Average acceleration

$= {{change\,\,in\,\,velocioty} \over {time\,\,{\mathop{\rm int}} erval}}$

$= {{\Delta \overrightarrow v } \over t}$

${\overrightarrow v _1} = +5\widehat i$, towards east direction.
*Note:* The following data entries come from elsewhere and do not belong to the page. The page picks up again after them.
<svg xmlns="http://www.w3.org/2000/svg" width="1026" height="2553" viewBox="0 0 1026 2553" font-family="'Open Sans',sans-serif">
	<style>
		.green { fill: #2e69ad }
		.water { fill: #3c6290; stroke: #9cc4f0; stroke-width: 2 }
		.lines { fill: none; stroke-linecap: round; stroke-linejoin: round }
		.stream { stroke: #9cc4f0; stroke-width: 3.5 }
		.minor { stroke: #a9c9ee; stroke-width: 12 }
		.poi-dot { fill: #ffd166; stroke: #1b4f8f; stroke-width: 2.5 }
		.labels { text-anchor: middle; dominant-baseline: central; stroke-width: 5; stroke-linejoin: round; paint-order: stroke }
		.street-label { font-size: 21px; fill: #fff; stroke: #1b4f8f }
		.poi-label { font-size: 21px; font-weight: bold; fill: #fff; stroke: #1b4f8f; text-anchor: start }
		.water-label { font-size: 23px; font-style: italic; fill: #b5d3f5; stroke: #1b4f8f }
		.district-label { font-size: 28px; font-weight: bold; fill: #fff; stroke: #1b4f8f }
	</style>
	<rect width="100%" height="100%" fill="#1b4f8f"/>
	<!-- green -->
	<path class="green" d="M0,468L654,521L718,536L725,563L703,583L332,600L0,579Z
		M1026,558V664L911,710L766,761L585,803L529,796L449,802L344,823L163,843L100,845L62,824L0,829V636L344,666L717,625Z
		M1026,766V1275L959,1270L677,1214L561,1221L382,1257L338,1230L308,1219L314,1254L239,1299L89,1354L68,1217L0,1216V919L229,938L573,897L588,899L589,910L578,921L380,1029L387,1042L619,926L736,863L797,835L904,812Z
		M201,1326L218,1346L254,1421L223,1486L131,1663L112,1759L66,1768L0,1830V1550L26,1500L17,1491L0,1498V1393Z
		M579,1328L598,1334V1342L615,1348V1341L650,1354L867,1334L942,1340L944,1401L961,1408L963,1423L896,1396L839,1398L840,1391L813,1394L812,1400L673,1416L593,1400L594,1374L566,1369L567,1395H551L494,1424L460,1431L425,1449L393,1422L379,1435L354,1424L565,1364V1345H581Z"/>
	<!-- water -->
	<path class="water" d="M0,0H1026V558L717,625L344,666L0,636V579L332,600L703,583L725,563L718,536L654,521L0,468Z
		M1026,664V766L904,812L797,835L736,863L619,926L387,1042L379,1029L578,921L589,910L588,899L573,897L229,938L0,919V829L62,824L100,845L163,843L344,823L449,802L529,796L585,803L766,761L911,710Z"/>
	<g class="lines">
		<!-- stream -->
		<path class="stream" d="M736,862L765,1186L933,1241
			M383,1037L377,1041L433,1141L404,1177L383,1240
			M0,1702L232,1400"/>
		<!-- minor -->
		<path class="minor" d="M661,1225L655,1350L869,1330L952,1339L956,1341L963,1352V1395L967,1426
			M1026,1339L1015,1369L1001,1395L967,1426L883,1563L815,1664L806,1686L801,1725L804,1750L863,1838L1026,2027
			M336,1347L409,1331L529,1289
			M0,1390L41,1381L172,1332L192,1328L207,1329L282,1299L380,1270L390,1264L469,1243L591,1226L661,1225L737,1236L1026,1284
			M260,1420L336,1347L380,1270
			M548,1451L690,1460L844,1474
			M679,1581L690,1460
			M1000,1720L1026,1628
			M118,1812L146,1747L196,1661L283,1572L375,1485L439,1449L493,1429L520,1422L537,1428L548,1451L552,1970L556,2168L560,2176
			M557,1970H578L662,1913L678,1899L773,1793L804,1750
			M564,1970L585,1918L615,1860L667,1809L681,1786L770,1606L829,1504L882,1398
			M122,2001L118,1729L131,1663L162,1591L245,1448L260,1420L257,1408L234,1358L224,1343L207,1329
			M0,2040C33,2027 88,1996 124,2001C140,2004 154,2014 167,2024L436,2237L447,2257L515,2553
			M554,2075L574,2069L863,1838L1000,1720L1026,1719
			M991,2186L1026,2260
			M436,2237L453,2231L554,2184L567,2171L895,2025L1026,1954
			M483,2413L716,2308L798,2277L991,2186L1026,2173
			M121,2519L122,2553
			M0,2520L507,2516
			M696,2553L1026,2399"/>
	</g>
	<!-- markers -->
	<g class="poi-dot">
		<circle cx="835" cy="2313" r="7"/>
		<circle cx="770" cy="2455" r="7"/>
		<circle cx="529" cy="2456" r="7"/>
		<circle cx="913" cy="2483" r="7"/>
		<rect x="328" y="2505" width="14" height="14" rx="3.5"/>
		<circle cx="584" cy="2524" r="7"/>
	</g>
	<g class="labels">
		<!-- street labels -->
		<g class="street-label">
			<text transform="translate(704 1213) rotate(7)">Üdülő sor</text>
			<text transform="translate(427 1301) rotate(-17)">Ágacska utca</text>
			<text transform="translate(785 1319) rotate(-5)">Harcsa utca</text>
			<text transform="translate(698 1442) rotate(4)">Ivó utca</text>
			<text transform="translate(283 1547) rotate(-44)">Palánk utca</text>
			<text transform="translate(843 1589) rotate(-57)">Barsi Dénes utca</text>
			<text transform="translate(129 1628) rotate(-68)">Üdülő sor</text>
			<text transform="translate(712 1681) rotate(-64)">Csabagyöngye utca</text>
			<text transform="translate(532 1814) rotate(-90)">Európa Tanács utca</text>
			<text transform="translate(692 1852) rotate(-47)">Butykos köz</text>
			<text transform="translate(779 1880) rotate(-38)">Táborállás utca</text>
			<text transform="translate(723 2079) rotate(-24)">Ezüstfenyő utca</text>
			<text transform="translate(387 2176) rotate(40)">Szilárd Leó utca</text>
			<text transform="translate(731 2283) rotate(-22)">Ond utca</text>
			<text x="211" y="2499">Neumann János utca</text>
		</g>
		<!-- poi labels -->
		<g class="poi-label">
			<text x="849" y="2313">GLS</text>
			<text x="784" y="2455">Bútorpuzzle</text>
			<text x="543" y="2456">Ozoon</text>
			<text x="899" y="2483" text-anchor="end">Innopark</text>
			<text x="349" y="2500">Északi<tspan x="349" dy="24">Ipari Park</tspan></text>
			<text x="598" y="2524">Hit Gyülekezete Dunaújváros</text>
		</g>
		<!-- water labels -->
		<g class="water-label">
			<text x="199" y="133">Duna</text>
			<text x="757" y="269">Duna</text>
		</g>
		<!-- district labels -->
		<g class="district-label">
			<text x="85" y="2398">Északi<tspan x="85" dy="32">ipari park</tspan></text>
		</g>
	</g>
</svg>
$\overrightarrow {{v_2}} = +5\widehat j$, towards north direction

$\Delta \overrightarrow v = \overrightarrow {{v_2}} - \overrightarrow {{v_1}}$ = $5\widehat i - 5\widehat j$

$\therefore$ $\,\,\,\,\overrightarrow a = {{5\widehat j - 5\widehat i} \over {10}} = {{\widehat j - \widehat i} \over 2}$

$\therefore$ $\,\,\,\, a = {{\sqrt {{1^2} + {{\left( { - 1} \right)}^2}} } \over 2} = {{\sqrt 2 } \over 2} = {1 \over {\sqrt 2 }}m{s^{ - 2}}$

$\tan \theta = {{{v_2}} \over {{v_1}}} = {5 \over 5} = 1$

$\therefore$ $\,\,\,\,\theta = {45^ \circ }$

Therefore the direction is North-west.